Skip the images and repeat every entry word for word.

────────────────────────────────────────

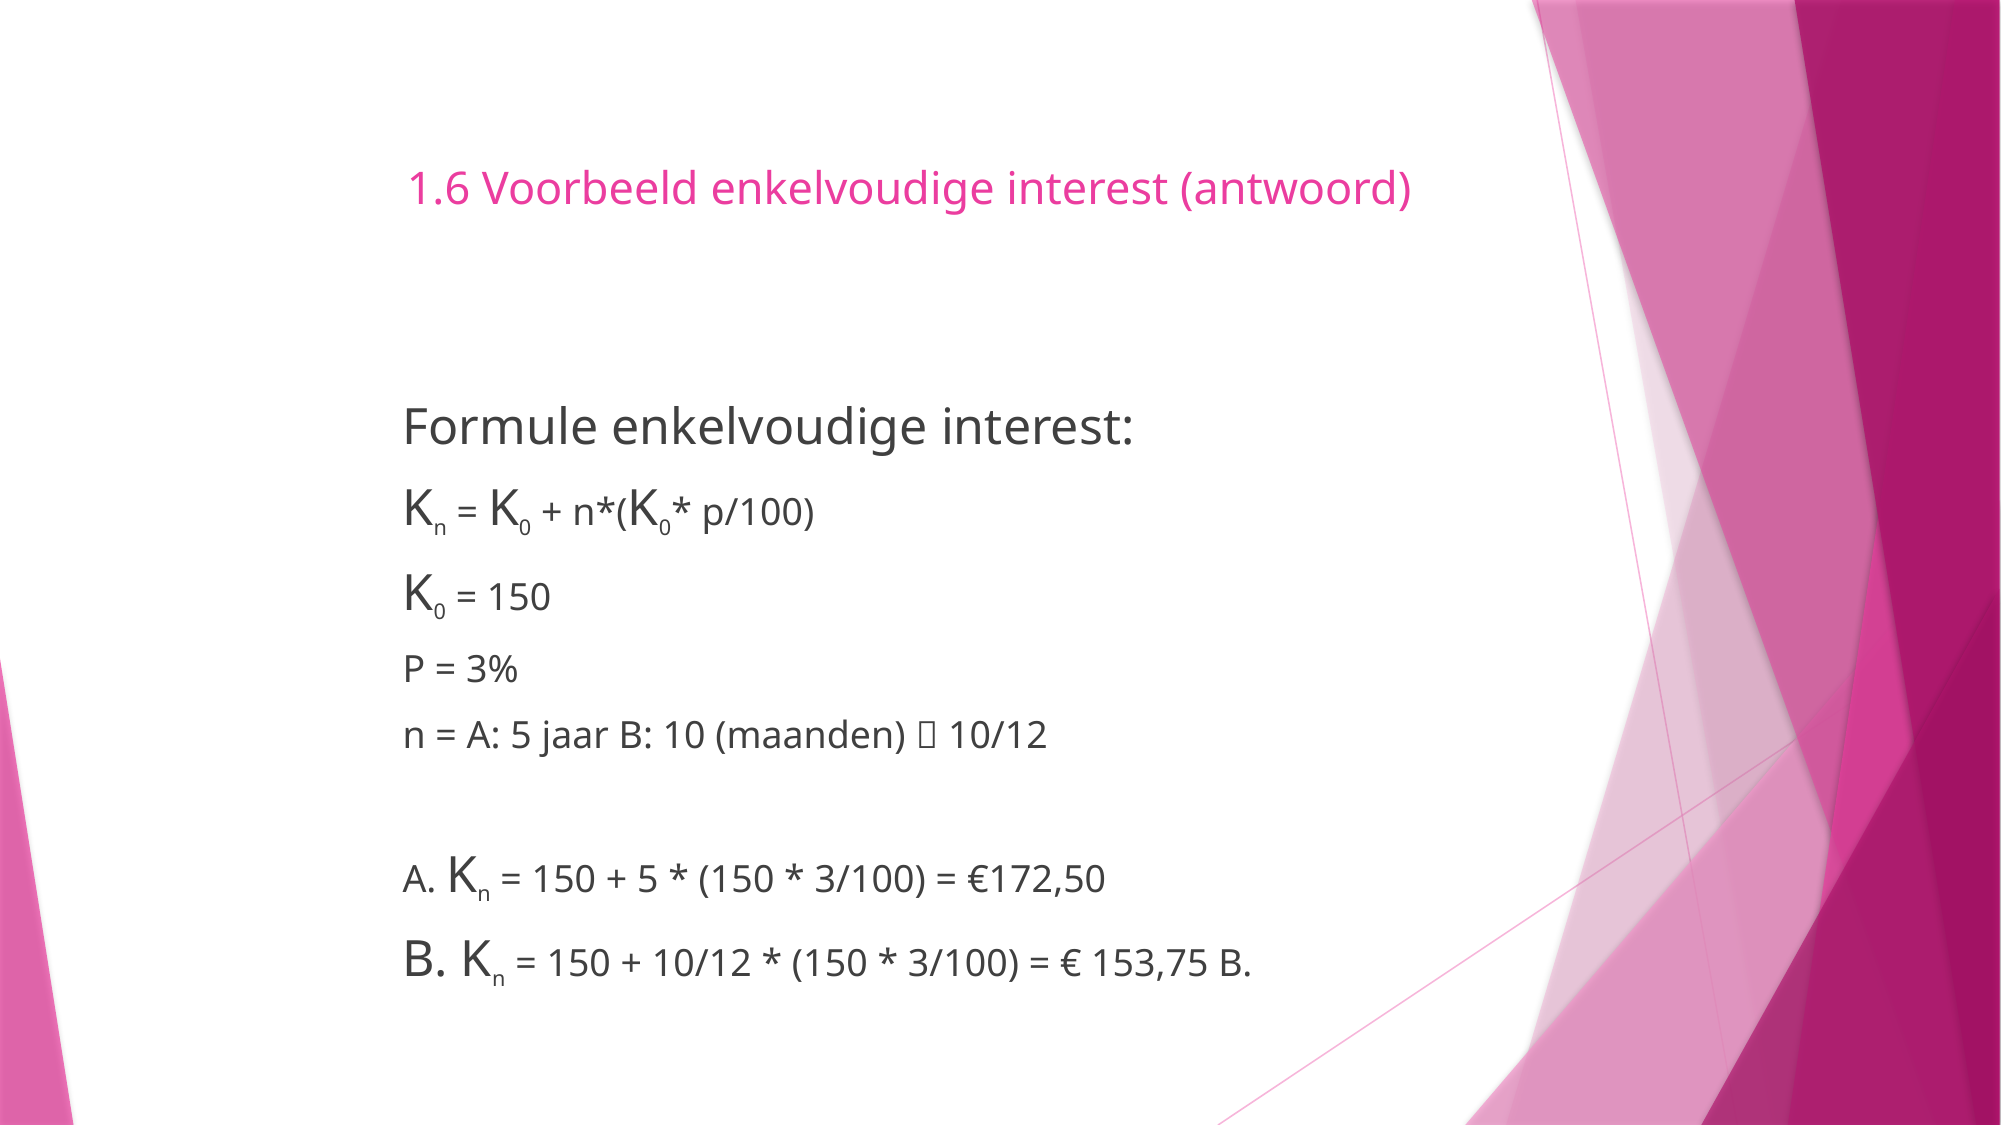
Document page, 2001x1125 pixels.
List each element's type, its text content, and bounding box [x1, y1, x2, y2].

title 1.6 Voorbeeld enkelvoudige interest (antwoord) [391, 152, 1433, 269]
list Formule enkelvoudige interest: Kn = K0 + n*(K0* p/100) K0 = 150 P = 3% n = A: 5 jaar B: 10 (maanden)  10/12 A. Kn = 150 + 5 * (150 * 3/100) = €172,50 B. Kn = 150 + 10/12 * (150 * 3/100) = € 153,75 B. [387, 387, 1709, 1059]
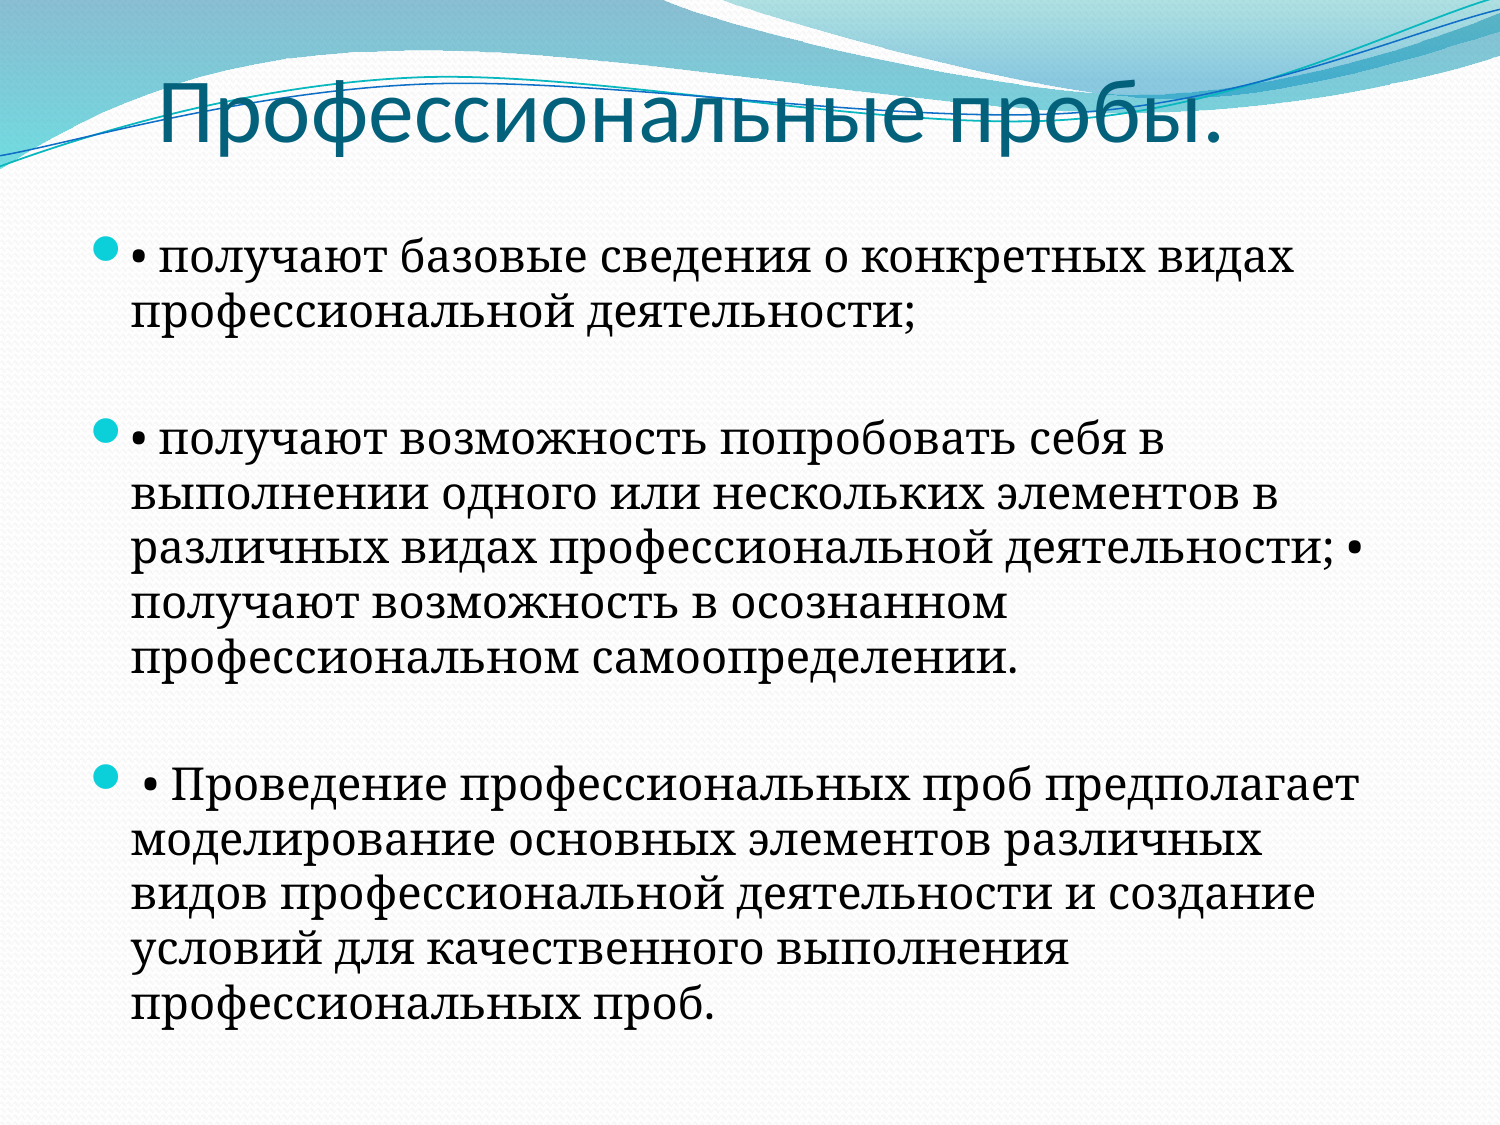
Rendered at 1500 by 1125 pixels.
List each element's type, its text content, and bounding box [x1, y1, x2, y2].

────────────────────────────────────────

* _Task output_
Document page, 2001x1125 pixels.
List each element's type, its text content, and bounding box [x1, y1, x2, y2].

title 1.6 Voorbeeld enkelvoudige interest (antwoord) [391, 152, 1433, 269]
list Formule enkelvoudige interest: Kn = K0 + n*(K0* p/100) K0 = 150 P = 3% n = A: 5 jaar B: 10 (maanden)  10/12 A. Kn = 150 + 5 * (150 * 3/100) = €172,50 B. Kn = 150 + 10/12 * (150 * 3/100) = € 153,75 B. [387, 387, 1709, 1059]
Rendered at 1500 by 1125 pixels.
List each element's type, its text content, and bounding box [x1, y1, x2, y2].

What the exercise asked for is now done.